Segment Open

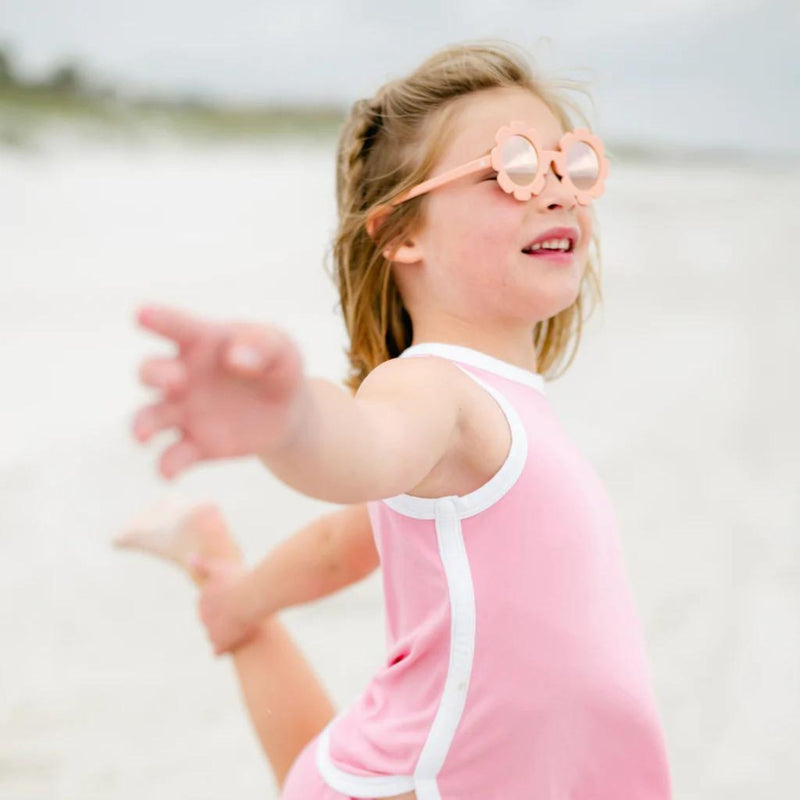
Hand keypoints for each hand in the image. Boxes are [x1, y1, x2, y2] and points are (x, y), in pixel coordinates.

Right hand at [132, 303, 308, 479]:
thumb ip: (262, 345)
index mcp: (202, 342)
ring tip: (144, 435)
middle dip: (156, 376)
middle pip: (151, 372)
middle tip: (177, 381)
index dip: (158, 319)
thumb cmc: (276, 366)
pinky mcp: (195, 445)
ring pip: (149, 418)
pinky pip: (173, 457)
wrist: (287, 410)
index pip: (177, 327)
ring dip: (143, 425)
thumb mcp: (281, 349)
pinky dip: (167, 466)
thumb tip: (236, 358)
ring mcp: (184, 412)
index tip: (141, 314)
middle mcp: (182, 376)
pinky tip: (168, 472)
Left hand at [188, 555, 260, 655]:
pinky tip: (232, 646)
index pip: (207, 604)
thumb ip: (203, 565)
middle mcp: (203, 616)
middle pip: (209, 620)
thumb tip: (189, 558)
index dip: (221, 603)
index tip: (233, 600)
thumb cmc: (237, 580)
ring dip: (223, 633)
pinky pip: (218, 650)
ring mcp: (211, 630)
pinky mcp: (222, 643)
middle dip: (221, 619)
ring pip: (213, 635)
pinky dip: (223, 649)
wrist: (250, 597)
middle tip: (238, 615)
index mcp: (202, 599)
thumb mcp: (218, 568)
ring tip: (238, 630)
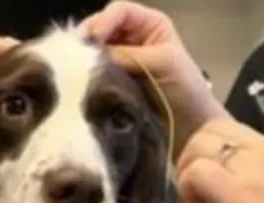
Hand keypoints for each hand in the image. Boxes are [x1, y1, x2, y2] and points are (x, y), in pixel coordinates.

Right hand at [80, 1, 227, 151]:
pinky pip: (94, 79)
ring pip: (93, 55)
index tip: (93, 40)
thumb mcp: (163, 61)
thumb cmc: (186, 90)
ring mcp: (119, 66)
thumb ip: (129, 54)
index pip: (119, 12)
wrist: (190, 128)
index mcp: (148, 26)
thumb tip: (91, 56)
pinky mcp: (112, 88)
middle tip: (74, 57)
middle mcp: (131, 42)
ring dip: (84, 62)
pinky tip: (81, 86)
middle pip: (100, 31)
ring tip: (75, 72)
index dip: (103, 21)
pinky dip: (86, 81)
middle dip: (88, 42)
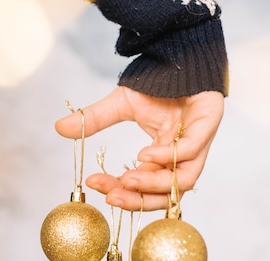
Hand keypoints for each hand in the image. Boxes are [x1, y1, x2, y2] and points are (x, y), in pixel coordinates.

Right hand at [54, 86, 223, 210]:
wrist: (179, 52)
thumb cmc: (157, 81)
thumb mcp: (120, 104)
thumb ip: (95, 119)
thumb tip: (60, 128)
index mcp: (164, 154)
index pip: (143, 182)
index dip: (120, 189)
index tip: (95, 185)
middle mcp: (183, 155)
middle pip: (165, 193)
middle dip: (137, 200)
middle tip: (111, 197)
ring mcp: (199, 142)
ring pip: (181, 180)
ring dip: (152, 185)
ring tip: (126, 180)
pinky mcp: (209, 123)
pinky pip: (190, 151)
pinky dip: (167, 157)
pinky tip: (142, 156)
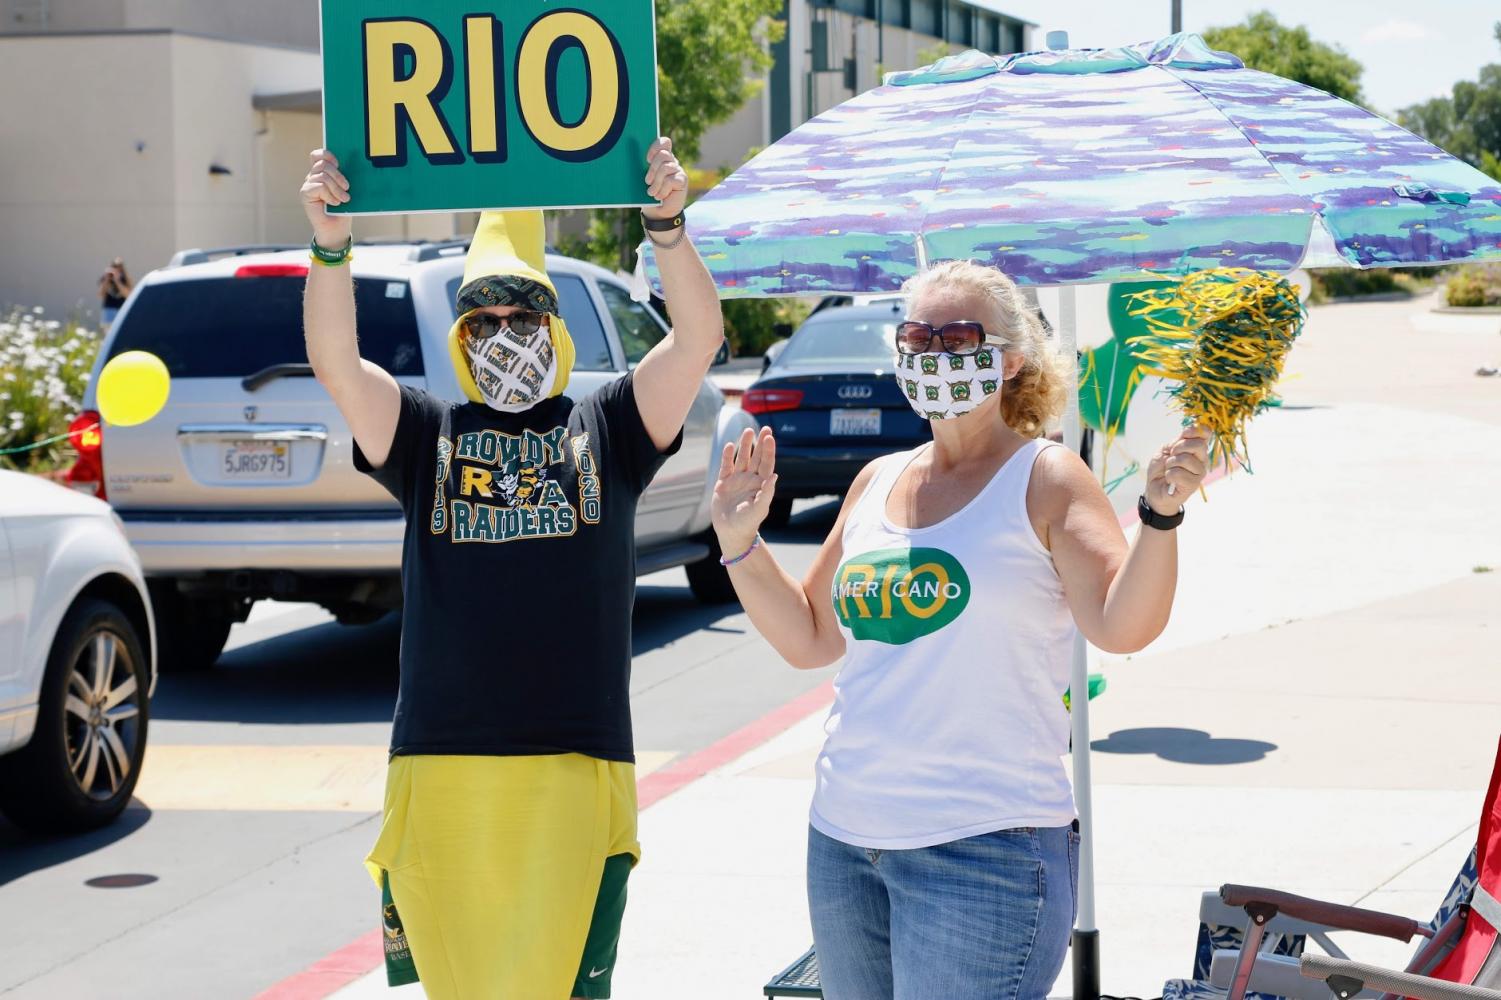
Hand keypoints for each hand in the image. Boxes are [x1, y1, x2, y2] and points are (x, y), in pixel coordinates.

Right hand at [300, 149, 352, 246]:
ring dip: (336, 188)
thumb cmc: (343, 209)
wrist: (337, 229)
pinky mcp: (305, 194)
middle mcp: (313, 177)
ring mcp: (308, 185)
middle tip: (347, 189)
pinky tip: (334, 203)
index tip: (339, 164)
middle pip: (323, 164)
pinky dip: (330, 195)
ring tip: (343, 199)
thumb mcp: (346, 189)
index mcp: (322, 173)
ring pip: (323, 176)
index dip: (328, 155)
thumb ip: (343, 176)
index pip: (318, 155)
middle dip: (338, 176)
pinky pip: (319, 186)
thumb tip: (352, 161)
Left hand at [642, 137, 687, 220]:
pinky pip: (671, 180)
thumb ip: (641, 167)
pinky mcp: (682, 180)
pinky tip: (659, 196)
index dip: (655, 147)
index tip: (647, 159)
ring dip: (656, 182)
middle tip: (647, 181)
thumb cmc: (647, 194)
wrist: (657, 212)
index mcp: (661, 157)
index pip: (664, 142)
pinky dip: (662, 190)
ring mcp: (678, 170)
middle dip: (652, 169)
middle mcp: (671, 161)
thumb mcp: (642, 179)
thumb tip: (630, 157)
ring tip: (651, 192)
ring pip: (666, 168)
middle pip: (663, 155)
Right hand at [712, 426, 776, 553]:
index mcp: (761, 484)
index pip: (766, 463)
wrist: (731, 532)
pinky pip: (726, 466)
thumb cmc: (748, 523)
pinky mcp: (723, 483)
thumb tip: (775, 476)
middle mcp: (750, 479)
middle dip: (760, 443)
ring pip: (742, 458)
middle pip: (756, 457)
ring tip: (747, 431)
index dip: (768, 450)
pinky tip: (729, 445)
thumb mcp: (759, 508)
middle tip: (764, 428)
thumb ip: (766, 492)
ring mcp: (737, 480)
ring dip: (745, 445)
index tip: (769, 437)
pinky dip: (727, 456)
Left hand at [1146, 424, 1209, 514]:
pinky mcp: (1193, 484)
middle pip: (1199, 445)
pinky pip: (1178, 473)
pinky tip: (1170, 479)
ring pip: (1186, 459)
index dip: (1195, 430)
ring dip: (1171, 464)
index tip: (1184, 434)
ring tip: (1169, 469)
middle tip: (1171, 456)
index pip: (1206, 432)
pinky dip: (1169, 475)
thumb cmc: (1161, 468)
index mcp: (1197, 448)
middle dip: (1179, 448)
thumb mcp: (1167, 449)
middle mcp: (1202, 459)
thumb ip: (1179, 440)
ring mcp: (1199, 472)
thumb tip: (1193, 428)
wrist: (1154, 487)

Segment Closed

• [WHAT IS REQUIRED]: Could you transcribe the records above exactly, leaving every picture out?

• [WRITTEN SOLUTION]:
Hand keypoints for each hand in the image. Boxes are [x1, y1, x2, y2] and points are (x, y), in pixel coordinates.

Right hand at [132, 303, 308, 479]:
thumb ip: (262, 345)
index mcp: (202, 342)
ring tip: (144, 435)
middle dip: (156, 376)
middle pip: (151, 372)
middle tip: (177, 381)
index dip: (158, 319)
thumb cmc: (276, 366)
pinky mcp: (195, 445)
ring pip: (149, 418)
pinky pip: (173, 457)
wrist: (287, 410)
index pip: (177, 327)
ring dip: (143, 425)
thumb mcp: (281, 349)
pinky dip: (167, 466)
thumb tip: (236, 358)
ring mcp: (184, 412)
index tip: (141, 314)
middle mcp: (182, 376)
pinky tip: (168, 472)
Left hand at [188, 555, 260, 655]:
pinky tip: (232, 646)
index pip: (207, 604)
thumb ip: (203, 565)
middle mcp: (203, 616)
middle pip: (209, 620)
thumb tip: (189, 558)
index dip: (221, 603)
index tip: (233, 600)
thumb cmc: (237, 580)
ring dip: (223, 633)
pinky pip: (218, 650)
ring mcp: (211, 630)
pinky mcp: (222, 643)
middle dip: (221, 619)
ring pip: (213, 635)
pinky dip: (223, 649)
wrist: (250, 597)
middle tip: (238, 615)
index mcp: (202, 599)
thumb mcp: (218, 568)
ring tip: (238, 630)
Hand keypoints for each hand in the image. Boxes are [x1, y1, x2, y2] and points are (x, y), in pixel coordinates.

Right hand at [80, 1, 227, 151]:
pinky pip: (94, 79)
ring pip: (93, 55)
index tip: (93, 40)
thumb mcp: (163, 61)
thumb cmc: (186, 90)
ring mcp: (119, 66)
thumb ip: (129, 54)
index pip: (119, 12)
wrist: (190, 128)
index mcp: (148, 26)
thumb tip: (91, 56)
pinky mcp: (112, 88)
middle tip: (74, 57)
middle mcp: (131, 42)
ring dip: (84, 62)
pinky tip: (81, 86)
middle pip: (100, 31)
ring tip: (75, 72)
index dip: (103, 21)
pinky dip: (86, 81)
middle dip: (88, 42)
Hand keypoints for each hand in the image. Boxes are [x1, y1, x2, y2] and points are (x, y), in pixel coordinates.

Right hand at [54, 86, 223, 210]:
wrist: (179, 52)
thumb cmc: (157, 81)
thumb mcp: (120, 104)
thumb ip: (95, 119)
thumb tip: (60, 128)
index mcp: (164, 154)
index pip: (143, 182)
index dip: (120, 189)
index tip: (95, 185)
middle mcp: (183, 155)
middle pip: (165, 193)
middle dip: (137, 200)
middle tip: (111, 197)
ring mcp: (199, 142)
ring pip: (181, 180)
ring dip: (152, 185)
ring tip: (126, 180)
pinky mcp: (209, 123)
pinky pip: (190, 151)
pinky dip: (167, 157)
pinky tip: (142, 156)
Hand keypoints for each hand in the image. Boxes are [x1, y1, x2, y2] and points are (x, y), in pixel coordinates.

Right hand at [300, 149, 352, 246]:
ring dip: (336, 188)
thumb cmc: (343, 209)
wrist: (337, 229)
pinky mcp: (305, 194)
middle mcp: (313, 177)
ring mcp: (308, 185)
middle tip: (347, 189)
pinky tip: (334, 203)
index tip: (339, 164)
middle pip: (323, 164)
pinky dip: (330, 195)
ring tip: (343, 199)
thumb mcp: (346, 189)
index mcp: (322, 173)
ring pip: (323, 176)
index dip: (328, 155)
thumb ip: (343, 176)
index pip: (318, 155)
middle dip: (338, 176)
pinky pip: (319, 186)
thumb tip: (352, 161)
Left hand at [642, 137, 687, 220]:
pinky pip: (671, 180)
thumb ip: (641, 167)
pinky mcp: (682, 180)
pinky tip: (659, 196)
index dip: (655, 147)
index tip: (647, 159)
ring dip: (656, 182)
middle tip: (647, 181)
thumb cmc: (647, 194)
wrist: (657, 212)
index mcp: (661, 157)
index pip: (664, 142)
pinky dip: (662, 190)
ring mcp: (678, 170)
middle dip: (652, 169)
middle mcp: (671, 161)
thumb mcp: (642, 179)
thumb tip: (630, 157)
ring tip: (651, 192)
ring pip: (666, 168)
middle pip: (663, 155)
Right hand at [712, 426, 776, 553]:
index mcp: (761, 484)
index pip: (766, 463)
wrist: (731, 532)
pinky pip: (726, 466)
thumb cmc: (748, 523)
pinky mcp: (723, 483)
thumb tip: (775, 476)
middle mcp: (750, 479)
middle dip: (760, 443)
ring pip: (742, 458)
middle pip: (756, 457)
ring tip: (747, 431)
index dip: (768, 450)
pinky tip: (729, 445)
thumb mcp: (759, 508)
middle tip: (764, 428)
thumb ip: (766, 492)
ring mcp: (737, 480)
ring dip: (745, 445)
index tip: (769, 437)
pinky dip: (727, 456)
Left hand at [1146, 424, 1209, 514]:
pinky mcp: (1193, 484)
middle pip: (1199, 445)
pinky pip: (1178, 473)
pinky tip: (1170, 479)
ring pip: (1186, 459)
index dip: (1195, 430)
ring dip: (1171, 464)
index tip: (1184, 434)
ring tip: (1169, 469)
middle tip: (1171, 456)
index pip: (1206, 432)
pinky dip: (1169, 475)
thumb cmc: (1161, 468)
index mcp: (1197, 448)
middle dip: (1179, 448)
thumb mcp: (1167, 449)
middle mcp: (1202, 459)
thumb ip: (1179, 440)
ring mcp: (1199, 472)
thumb tip: (1193, 428)
wrist: (1154, 487)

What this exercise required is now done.